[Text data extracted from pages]
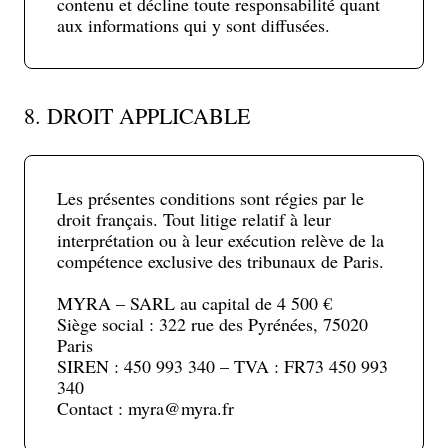
contenu et décline toute responsabilité quant
aux informations qui y sont diffusées.
8. DROIT APPLICABLE
Les présentes conditions sont régies par le
droit français. Tout litige relatif à leur
interprétation ou à leur exécution relève de la
compétence exclusive des tribunaux de Paris.
MYRA – SARL au capital de 4 500 €
Siège social : 322 rue des Pyrénées, 75020
Paris
SIREN : 450 993 340 – TVA : FR73 450 993
340
Contact : myra@myra.fr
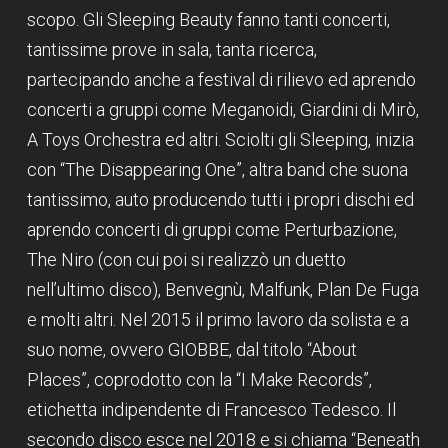
scopo. Gli Sleeping Beauty fanno tanti concerti,
tantissime prove in sala, tanta ricerca,
partecipando anche a festival di rilievo ed aprendo
concerti a gruppi come Meganoidi, Giardini di Mirò,
A Toys Orchestra ed altri. Sciolti gli Sleeping, inizia
con “The Disappearing One”, altra band che suona
tantissimo, auto producendo tutti i propri dischi ed
aprendo concerti di gruppi come Perturbazione,
The Niro (con cui poi si realizzò un duetto
nell’ultimo disco), Benvegnù, Malfunk, Plan De Fuga
e molti altri. Nel 2015 il primo lavoro da solista e a
suo nome, ovvero GIOBBE, dal titolo “About
Places”, coprodotto con la “I Make Records”,
etichetta indipendente di Francesco Tedesco. Il
secondo disco esce nel 2018 e si chiama “Beneath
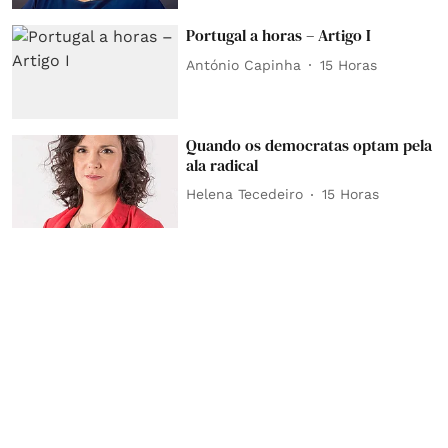
Portugal a horas – Artigo I
António Capinha
15 Horas
Quando os democratas optam pela
ala radical
Helena Tecedeiro
15 Horas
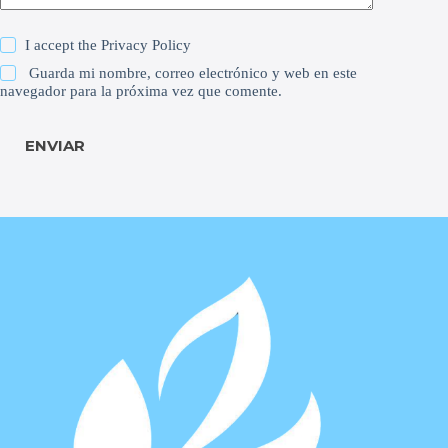
I accept the
Privacy Policy
Guarda mi nombre, correo electrónico y web en este
navegador para la próxima vez que comente.
ENVIAR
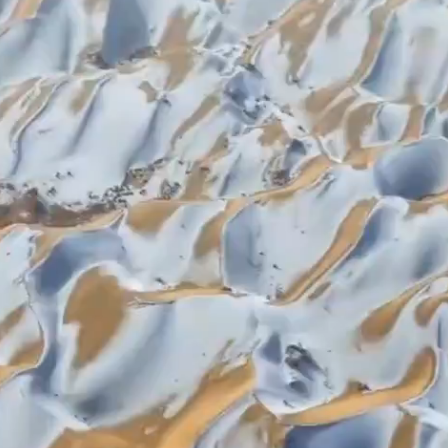
俱
意
翻
修
設
計
雪
變
成
“摩
卡
咖
啡”，
但
下
雪
能
解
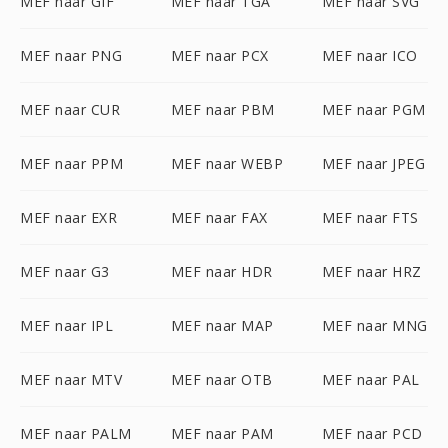
MEF naar GIF
MEF naar TGA
MEF naar SVG
MEF naar PNG
MEF naar PCX
MEF naar ICO
MEF naar CUR
MEF naar PBM
MEF naar PGM
MEF naar PPM
MEF naar WEBP
MEF naar JPEG
MEF naar EXR
MEF naar FAX
MEF naar FTS
MEF naar G3
MEF naar HDR
MEF naar HRZ
MEF naar IPL
MEF naar MAP
MEF naar MNG
MEF naar MTV
MEF naar OTB
MEF naar PAL
MEF naar PALM
MEF naar PAM
MEF naar PCD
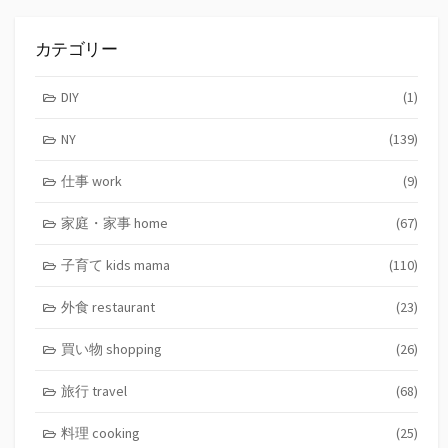
カテゴリー
DIY
(1)
NY
(139)
仕事 work
(9)
家庭・家事 home
(67)
子育て kids mama
(110)
外食 restaurant
(23)
買い物 shopping
(26)
旅行 travel
(68)
料理 cooking
(25)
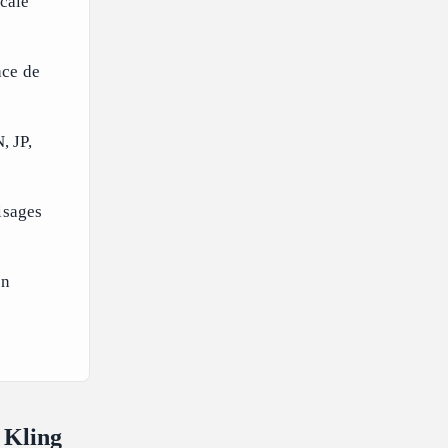
ocale
ace de
, JP,
visages
en
e Kling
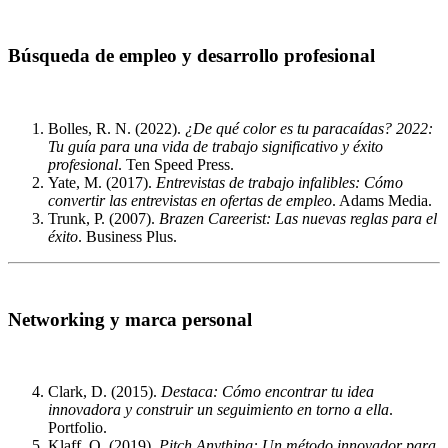
Búsqueda de empleo y desarrollo profesional
Bolles, R. N. (2022).
¿De qué color es tu paracaídas? 2022:
Tu guía para una vida de trabajo significativo y éxito
profesional
. Ten Speed Press.
Yate, M. (2017).
Entrevistas de trabajo infalibles: Cómo
convertir las entrevistas en ofertas de empleo
. Adams Media.
Trunk, P. (2007).
Brazen Careerist: Las nuevas reglas para el
éxito
. Business Plus.
Networking y marca personal
Clark, D. (2015).
Destaca: Cómo encontrar tu idea
innovadora y construir un seguimiento en torno a ella
.
Portfolio.
Klaff, O. (2019).
Pitch Anything: Un método innovador para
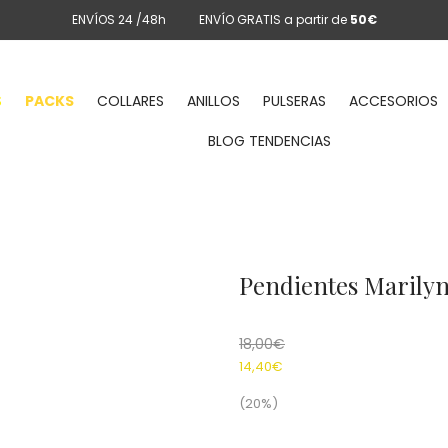
ENVÍOS 24 /48h
ENVÍO GRATIS a partir de
50€
S
PACKS
COLLARES
ANILLOS
PULSERAS
ACCESORIOS
BLOG TENDENCIAS
Pendientes Maril
18,00
€
14,40
€
(20%)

## Request
Reproduce the text of all the items, swapping every "MEF" for "CR2" and changing nothing else. Leave the pictures out of your answer.

## Result
contenu et décline toute responsabilité quant
aux informations qui y sont diffusées.
8. DROIT APPLICABLE
Les présentes conditions sont régies par le
droit français. Tout litige relatif à leur
interprétation ou à leur exécution relève de la
compétence exclusive des tribunaux de Paris.
MYRA – SARL au capital de 4 500 €
Siège social : 322 rue des Pyrénées, 75020
Paris
SIREN : 450 993 340 – TVA : FR73 450 993
340
Contact : myra@myra.fr
scopo. Gli Sleeping Beauty fanno tanti concerti,
tantissime prove in sala, tanta ricerca,
partecipando anche a festival di rilievo ed aprendo
concerti a gruppi come Meganoidi, Giardini di Mirò,
A Toys Orchestra ed altri. Sciolti gli Sleeping, inizia
con “The Disappearing One”, altra band che suona
tantissimo, auto producendo tutti i propri dischi ed
aprendo concerti di gruppi come Perturbazione,
The Niro (con cui poi si realizzò un duetto
nell’ultimo disco), Benvegnù, Malfunk, Plan De Fuga
e molti altri. Nel 2015 il primo lavoro da solista e a
suo nome, ovvero GIOBBE, dal titolo “About
Places”, coprodotto con la “I Make Records”,
etichetta indipendente di Francesco Tedesco. Il
secondo disco esce nel 2018 e si chiama “Beneath
Portugal a horas – Artigo I
António Capinha
15 Horas
Quando os democratas optam pela
ala radical
Helena Tecedeiro
15 Horas
I accept the
Privacy Policy
Guarda mi nombre, correo electrónico y web en este
navegador para la próxima vez que comente.
ENVIAR
俱
意
翻
修
設
計
雪
變
成
“摩
卡
咖
啡”，
但
下
雪
能
解
CR2 naar GIF
CR2 naar TGA
CR2 naar SVG
CR2 naar PNG
CR2 naar PCX
CR2 naar ICO
CR2 naar CUR
CR2 naar PBM
CR2 naar PGM
CR2 naar PPM
CR2 naar WEBP
CR2 naar JPEG
CR2 naar EXR
CR2 naar FAX
CR2 naar FTS
CR2 naar G3
CR2 naar HDR
CR2 naar HRZ
CR2 naar IPL
CR2 naar MAP
CR2 naar MNG
CR2 naar MTV
CR2 naar OTB
CR2 naar PAL
CR2 naar PALM
CR2 naar PAM
CR2 naar PCD
カテゴリー
DIY
(1)
NY
(139)
仕事 work
(9)
家庭・家事 home
(67)
子育て kids mama
(110)
外食 restaurant
(23)
買い物 shopping
(26)
旅行 travel
(68)
料理 cooking
(25)
ocale
ace de
, JP,
visages
en
e Kling
Búsqueda de empleo y desarrollo profesional
Bolles, R. N. (2022).
¿De qué color es tu paracaídas? 2022:
Tu guía para una vida de trabajo significativo y éxito
profesional
. Ten Speed Press.
Yate, M. (2017).
Entrevistas de trabajo infalibles: Cómo
convertir las entrevistas en ofertas de empleo
. Adams Media.
Trunk, P. (2007).
Brazen Careerist: Las nuevas reglas para el
éxito
. Business Plus.
Networking y marca personal
Clark, D. (2015).
Destaca: Cómo encontrar tu idea
innovadora y construir un seguimiento en torno a ella
.
Portfolio.
Klaff, O. (2019).
Pitch Anything: Un método innovador para
ENVÍOS 24 /48h
ENVÍO GRATIS a partir de
50€
S
PACKS
COLLARES
ANILLOS
PULSERAS
ACCESORIOS
BLOG TENDENCIAS
Pendientes Maril
18,00
€
14,40
€
(20%)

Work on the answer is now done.